## Prompt
Using the entries below, show all lines with the string "click".

━━━━━━━━━━━━━━━━━━━━

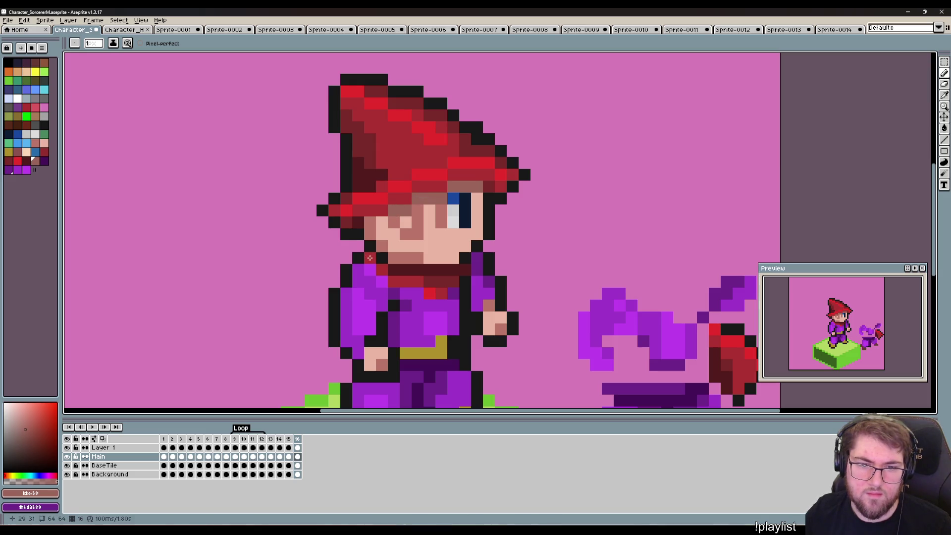
pyautogui.moveTo(580, 277); pyautogui.dragTo(564, 262)
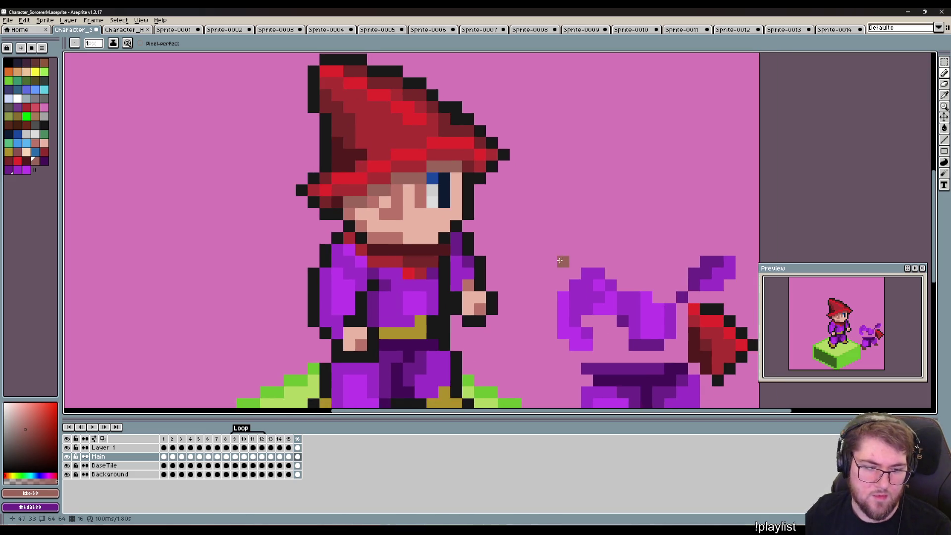
pyautogui.press('comma')
pyautogui.press('period')
pyautogui.press('comma')
pyautogui.press('comma')
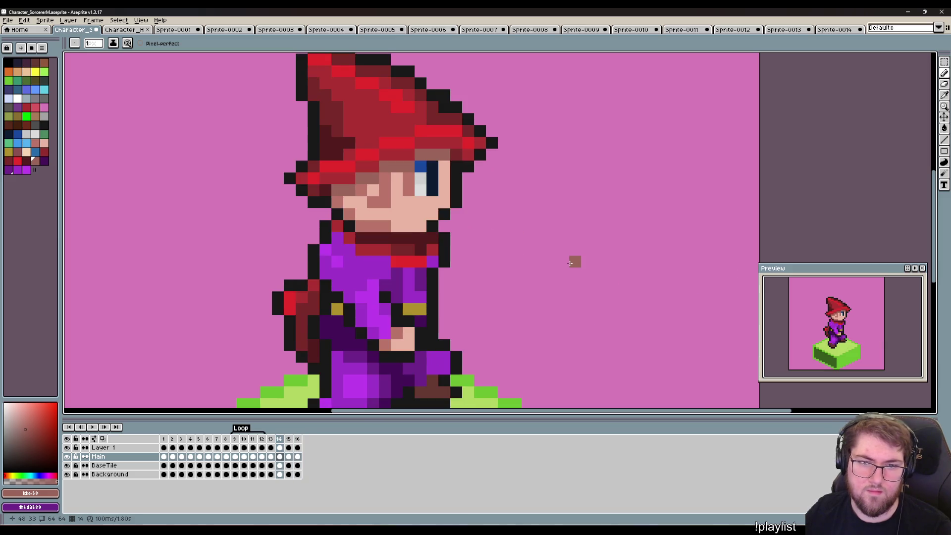
pyautogui.press('period')
pyautogui.press('period')
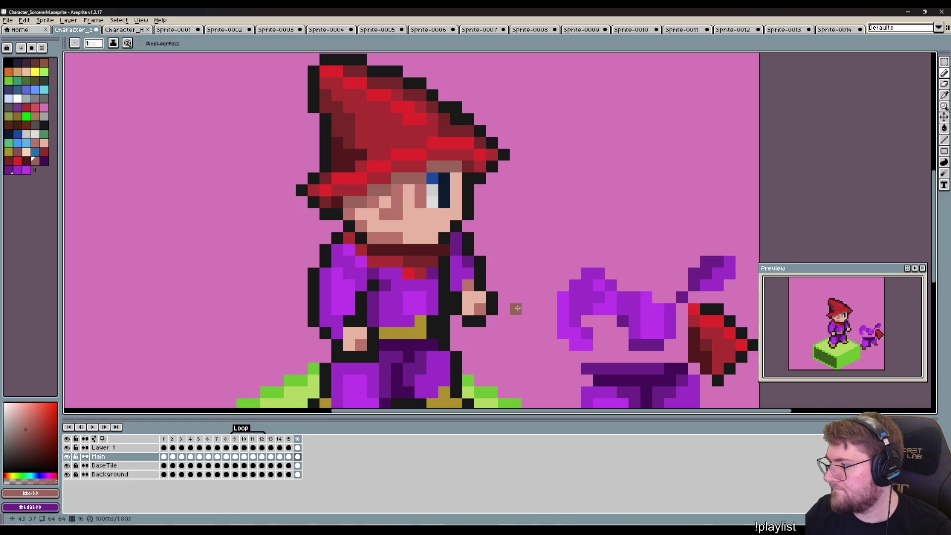
# Sample the dark brown boot colour and repaint the right boot's gold pixels brown.
pyautogui.moveTo(518, 261); pyautogui.dragTo(526, 221)
pyautogui.press('comma')
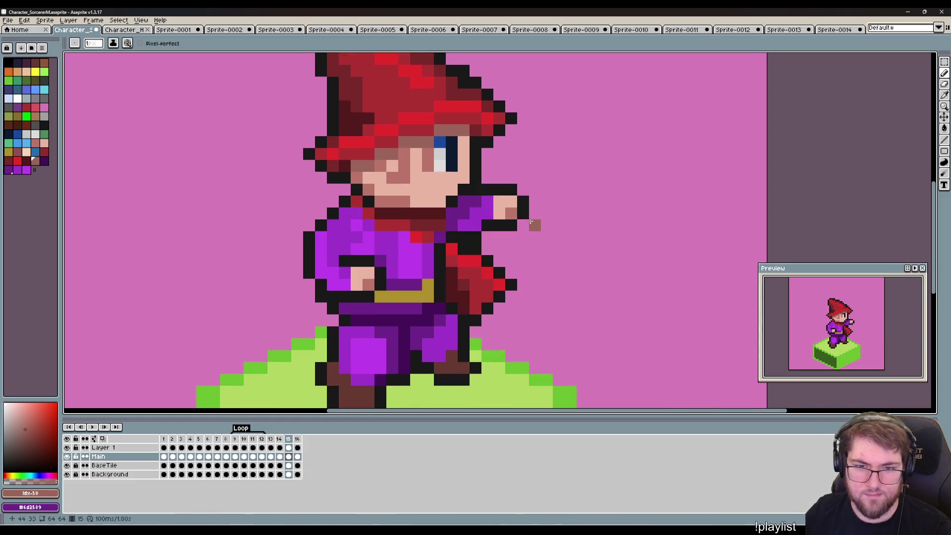
pyautogui.press('comma')
pyautogui.press('period')
pyautogui.press('period')
pyautogui.scroll(-3, 544, 228)
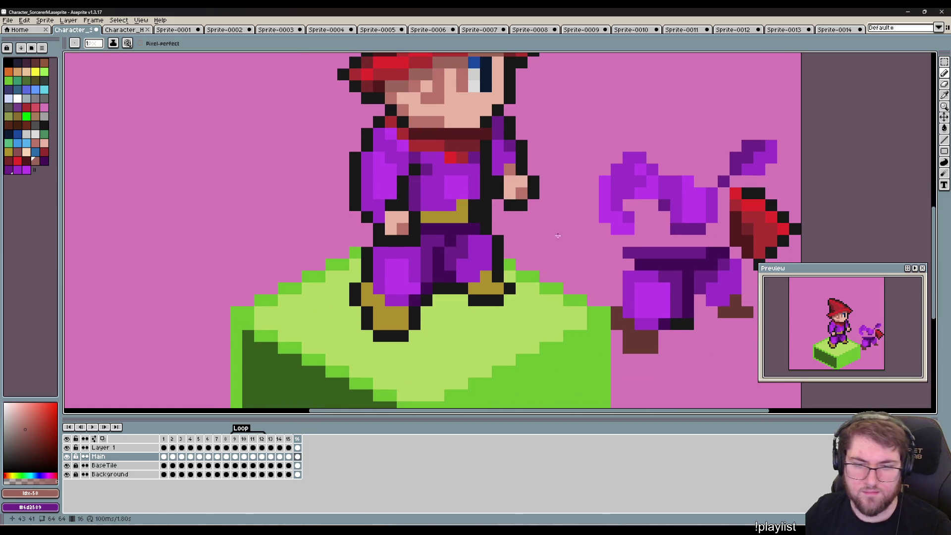
pyautogui.keyDown('alt'); pyautogui.click(638, 340); pyautogui.keyUp('alt')
pyautogui.click(476, 290)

━━━━━━━━━━━━━━━━━━━━

## Output for this task
pyautogui.keyDown('alt'); pyautogui.click(638, 340); pyautogui.keyUp('alt')
pyautogui.click(476, 290)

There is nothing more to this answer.